Rugilus angustatus (Geoffroy, 1785)
Locally common throughout the Palaearctic region including the Near East but not North Africa and now widespread in eastern North America, no doubt from European adventives, this is among the most widespread species of the genus. In Europe it occurs from Spain to Greece in the south and extends north into the UK and Denmark and to the Arctic Circle in Sweden and Finland although it appears to be absent from Norway; it is generally common in southern and central regions but otherwise local and scarce. Here it locally common in Norfolk and parts of Suffolk but otherwise scarce and very local in Southern England and South Wales. The species is typical of permanently damp habitats; in the UK mostly among moss or vegetation in fens and marshes or in decaying hay and straw in arable situations but on the continent also in open grassland, all types of damp woodland and often in disturbed areas, in North America often among bark or logs in wooded areas as well as wetlands generally, including among debris in a Beaver dam, and specimens were found on shed windowpanes in central New York. In Northern Europe adults occur year-round, they are active in all but the coldest winter spells and peak in abundance during March and April and again in September, suggesting spring breeding. They may be sampled by sieving moss and litter etc., especially moss that has accumulated on fallen branches or logs, they often occur among flood refuse and, at least in North America, they have been swept in flight on warm evenings.

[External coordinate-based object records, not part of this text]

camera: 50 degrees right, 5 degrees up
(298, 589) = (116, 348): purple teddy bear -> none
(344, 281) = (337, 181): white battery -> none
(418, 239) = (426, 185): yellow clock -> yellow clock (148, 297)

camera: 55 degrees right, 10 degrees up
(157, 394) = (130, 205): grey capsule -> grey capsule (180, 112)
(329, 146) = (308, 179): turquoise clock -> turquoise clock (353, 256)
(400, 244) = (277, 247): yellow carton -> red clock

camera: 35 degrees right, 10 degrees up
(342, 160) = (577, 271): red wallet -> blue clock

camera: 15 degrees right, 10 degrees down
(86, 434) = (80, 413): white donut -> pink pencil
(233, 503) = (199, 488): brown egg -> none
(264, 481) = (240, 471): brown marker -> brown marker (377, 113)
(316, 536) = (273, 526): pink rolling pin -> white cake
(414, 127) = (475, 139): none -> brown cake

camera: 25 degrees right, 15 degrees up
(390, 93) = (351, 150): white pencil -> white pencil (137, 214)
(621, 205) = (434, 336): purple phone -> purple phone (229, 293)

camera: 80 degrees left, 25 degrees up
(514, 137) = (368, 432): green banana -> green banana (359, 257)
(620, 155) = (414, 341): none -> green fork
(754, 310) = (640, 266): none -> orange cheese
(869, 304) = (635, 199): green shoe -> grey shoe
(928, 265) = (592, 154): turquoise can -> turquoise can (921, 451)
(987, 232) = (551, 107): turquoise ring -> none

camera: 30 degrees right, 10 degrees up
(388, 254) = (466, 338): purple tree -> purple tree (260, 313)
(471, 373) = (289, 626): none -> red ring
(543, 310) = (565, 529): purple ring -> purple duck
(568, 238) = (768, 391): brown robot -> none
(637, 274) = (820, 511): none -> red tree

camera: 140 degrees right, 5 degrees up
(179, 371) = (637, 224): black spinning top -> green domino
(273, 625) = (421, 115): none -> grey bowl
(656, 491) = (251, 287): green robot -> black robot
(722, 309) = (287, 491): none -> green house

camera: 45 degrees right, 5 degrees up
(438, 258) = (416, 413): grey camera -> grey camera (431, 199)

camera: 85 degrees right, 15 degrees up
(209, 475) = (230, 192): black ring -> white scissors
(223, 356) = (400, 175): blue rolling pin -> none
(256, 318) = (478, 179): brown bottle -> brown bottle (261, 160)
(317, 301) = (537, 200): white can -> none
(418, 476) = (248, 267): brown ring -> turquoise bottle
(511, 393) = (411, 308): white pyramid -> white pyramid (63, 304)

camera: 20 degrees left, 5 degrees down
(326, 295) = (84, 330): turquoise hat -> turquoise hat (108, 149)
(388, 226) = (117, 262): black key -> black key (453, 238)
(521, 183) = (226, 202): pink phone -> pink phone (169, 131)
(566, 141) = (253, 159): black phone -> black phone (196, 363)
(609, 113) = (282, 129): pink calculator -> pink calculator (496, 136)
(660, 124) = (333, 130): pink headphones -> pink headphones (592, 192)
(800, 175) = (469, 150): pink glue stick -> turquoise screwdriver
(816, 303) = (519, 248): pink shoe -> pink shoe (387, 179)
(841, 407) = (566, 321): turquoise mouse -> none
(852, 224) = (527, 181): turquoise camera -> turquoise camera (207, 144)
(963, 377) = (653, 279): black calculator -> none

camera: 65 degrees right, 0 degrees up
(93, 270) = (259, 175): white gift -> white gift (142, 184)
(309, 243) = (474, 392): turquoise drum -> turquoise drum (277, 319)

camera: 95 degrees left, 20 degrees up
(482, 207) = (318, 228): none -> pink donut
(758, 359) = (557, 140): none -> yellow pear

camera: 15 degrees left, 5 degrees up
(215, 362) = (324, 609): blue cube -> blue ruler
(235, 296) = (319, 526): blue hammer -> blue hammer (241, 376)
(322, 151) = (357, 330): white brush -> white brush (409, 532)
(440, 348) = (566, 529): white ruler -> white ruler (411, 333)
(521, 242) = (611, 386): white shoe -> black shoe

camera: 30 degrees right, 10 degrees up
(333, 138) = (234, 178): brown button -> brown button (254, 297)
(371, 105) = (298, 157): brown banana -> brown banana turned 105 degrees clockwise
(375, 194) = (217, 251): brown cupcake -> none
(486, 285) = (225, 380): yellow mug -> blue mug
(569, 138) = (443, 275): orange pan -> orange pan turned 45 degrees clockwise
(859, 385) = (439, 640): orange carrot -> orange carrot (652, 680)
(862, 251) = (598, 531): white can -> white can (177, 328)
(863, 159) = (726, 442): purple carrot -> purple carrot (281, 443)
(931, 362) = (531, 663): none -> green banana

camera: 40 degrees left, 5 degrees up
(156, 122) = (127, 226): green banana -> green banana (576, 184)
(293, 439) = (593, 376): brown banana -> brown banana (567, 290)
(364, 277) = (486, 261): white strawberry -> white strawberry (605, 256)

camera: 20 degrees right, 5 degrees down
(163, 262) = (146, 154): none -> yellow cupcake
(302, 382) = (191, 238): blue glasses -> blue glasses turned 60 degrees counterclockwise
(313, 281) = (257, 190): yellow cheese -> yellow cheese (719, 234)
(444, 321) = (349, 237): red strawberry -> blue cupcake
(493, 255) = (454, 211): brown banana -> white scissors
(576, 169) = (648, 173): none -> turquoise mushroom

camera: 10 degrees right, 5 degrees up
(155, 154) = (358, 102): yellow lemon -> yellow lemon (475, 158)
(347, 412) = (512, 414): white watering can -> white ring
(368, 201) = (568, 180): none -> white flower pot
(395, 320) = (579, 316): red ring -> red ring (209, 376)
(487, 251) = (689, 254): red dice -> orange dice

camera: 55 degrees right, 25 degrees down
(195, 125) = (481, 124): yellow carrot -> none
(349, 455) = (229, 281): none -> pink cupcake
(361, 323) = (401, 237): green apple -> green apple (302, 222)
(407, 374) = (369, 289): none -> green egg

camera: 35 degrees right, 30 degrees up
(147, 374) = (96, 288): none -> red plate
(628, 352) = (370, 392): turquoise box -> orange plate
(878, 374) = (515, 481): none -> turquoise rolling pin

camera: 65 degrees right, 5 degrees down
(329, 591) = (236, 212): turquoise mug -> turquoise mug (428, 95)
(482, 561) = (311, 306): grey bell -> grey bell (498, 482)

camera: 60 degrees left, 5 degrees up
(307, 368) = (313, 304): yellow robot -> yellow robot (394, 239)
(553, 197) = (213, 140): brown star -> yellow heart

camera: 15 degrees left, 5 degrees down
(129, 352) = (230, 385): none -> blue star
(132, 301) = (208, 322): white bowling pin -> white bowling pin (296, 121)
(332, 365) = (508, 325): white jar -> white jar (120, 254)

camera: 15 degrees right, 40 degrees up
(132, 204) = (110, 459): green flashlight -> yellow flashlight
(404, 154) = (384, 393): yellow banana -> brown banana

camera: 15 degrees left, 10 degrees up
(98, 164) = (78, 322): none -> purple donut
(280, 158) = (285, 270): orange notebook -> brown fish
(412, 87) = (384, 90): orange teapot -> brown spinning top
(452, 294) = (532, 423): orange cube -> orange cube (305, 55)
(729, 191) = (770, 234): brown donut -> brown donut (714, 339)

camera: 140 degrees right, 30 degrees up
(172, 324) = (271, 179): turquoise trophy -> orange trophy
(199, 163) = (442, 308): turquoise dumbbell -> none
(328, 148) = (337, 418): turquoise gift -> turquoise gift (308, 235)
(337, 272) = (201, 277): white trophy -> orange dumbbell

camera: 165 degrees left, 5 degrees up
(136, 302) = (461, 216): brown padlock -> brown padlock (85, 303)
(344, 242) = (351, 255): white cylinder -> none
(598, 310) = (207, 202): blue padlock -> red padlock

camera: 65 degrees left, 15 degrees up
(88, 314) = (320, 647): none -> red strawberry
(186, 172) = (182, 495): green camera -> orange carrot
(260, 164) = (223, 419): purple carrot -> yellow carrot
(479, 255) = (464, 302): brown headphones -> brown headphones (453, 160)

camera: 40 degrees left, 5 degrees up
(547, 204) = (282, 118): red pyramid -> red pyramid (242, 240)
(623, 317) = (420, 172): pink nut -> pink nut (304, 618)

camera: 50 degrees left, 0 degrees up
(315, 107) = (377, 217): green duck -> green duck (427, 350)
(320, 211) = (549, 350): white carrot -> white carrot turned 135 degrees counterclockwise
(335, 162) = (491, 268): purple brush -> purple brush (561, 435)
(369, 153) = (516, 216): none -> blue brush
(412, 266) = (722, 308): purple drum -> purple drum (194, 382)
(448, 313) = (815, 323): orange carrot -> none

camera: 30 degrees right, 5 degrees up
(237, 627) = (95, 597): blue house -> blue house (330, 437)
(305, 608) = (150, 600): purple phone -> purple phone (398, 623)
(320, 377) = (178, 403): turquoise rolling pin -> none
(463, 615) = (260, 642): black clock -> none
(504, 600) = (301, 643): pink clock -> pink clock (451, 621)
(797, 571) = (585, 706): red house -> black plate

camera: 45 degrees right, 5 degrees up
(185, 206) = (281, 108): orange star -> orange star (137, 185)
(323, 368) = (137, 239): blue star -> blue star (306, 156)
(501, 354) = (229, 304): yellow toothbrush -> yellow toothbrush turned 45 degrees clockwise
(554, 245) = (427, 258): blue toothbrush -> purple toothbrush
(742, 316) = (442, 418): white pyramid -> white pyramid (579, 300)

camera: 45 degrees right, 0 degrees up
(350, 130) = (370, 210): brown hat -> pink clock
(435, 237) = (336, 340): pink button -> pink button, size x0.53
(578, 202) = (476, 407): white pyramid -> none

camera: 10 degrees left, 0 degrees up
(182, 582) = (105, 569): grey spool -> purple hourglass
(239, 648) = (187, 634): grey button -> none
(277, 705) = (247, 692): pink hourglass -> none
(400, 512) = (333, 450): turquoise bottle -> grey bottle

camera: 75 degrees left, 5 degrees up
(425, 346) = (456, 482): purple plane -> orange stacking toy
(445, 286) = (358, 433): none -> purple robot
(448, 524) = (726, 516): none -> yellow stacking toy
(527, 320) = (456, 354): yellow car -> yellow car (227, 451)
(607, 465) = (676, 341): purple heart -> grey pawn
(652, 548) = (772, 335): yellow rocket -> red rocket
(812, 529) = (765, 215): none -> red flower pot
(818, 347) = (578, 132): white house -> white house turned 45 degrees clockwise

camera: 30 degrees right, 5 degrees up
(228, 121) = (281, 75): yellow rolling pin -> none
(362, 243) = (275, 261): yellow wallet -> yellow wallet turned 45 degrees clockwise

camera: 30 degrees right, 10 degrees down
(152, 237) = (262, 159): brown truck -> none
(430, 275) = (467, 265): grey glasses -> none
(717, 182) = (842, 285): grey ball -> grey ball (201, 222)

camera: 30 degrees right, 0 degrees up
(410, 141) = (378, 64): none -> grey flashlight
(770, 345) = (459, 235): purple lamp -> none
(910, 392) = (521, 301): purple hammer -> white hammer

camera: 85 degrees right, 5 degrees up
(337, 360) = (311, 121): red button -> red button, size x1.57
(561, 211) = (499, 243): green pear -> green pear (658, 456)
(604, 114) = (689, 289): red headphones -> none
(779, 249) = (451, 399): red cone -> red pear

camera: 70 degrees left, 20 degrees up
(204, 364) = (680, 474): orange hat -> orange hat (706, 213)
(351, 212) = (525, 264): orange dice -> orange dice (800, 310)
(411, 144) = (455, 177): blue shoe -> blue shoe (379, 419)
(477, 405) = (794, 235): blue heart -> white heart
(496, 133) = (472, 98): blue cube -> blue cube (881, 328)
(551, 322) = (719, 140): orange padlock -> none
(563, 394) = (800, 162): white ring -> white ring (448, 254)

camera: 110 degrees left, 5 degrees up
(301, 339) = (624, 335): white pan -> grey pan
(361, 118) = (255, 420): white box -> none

6.0-6.5 mm. Body black but for the red pronotum and yellowish elytral apices, antennae dark, usually with the base of most segments narrowly yellow and the apical segments substantially pale, palps brown, usually with the apex of most segments pale, legs brown but often with the middle and hind femora and tibiae darker. Dorsal surface finely pubescent throughout. Head elongate, broadest across eyes that occupy less than half the lateral margin and with rounded temples converging to a very narrow neck, surface without depressions or structure, evenly and densely punctured throughout. Labrum smoothly curved and with a small tooth either side of the middle, mandibles long and curved; the right with four internal teeth and the left with three. Antennae inserted laterally in front of the eyes and outside the base of the mandibles, 11-segmented and filiform with the basal segment distinctly longer than the third segment. Pronotum elongate and narrower than the head and elytra, broadest about the middle and converging to a narrow apical margin and a much broader basal margin, surface punctured throughout, less densely so than the head, except for a smooth and narrowly depressed median strip. Lateral pronotal margins reflexed and not visible from above. Elytra elongate, almost parallel-sided from rounded shoulders to incurved apical margins and evenly punctured throughout, sutural margin depressed, otherwise without depressions or striae. Abdomen relatively short, dilated about the middle, four basal tergites strongly bordered, fifth tergite longer than 1-4 and only finely bordered, all tergites finely and densely punctured except for the base of the first and second with much stronger punctures. In males the eighth sternite is depressed medially and strongly excised apically. Legs long and slender, tibiae without a distinct apical spur and all tarsal segments elongate and narrow.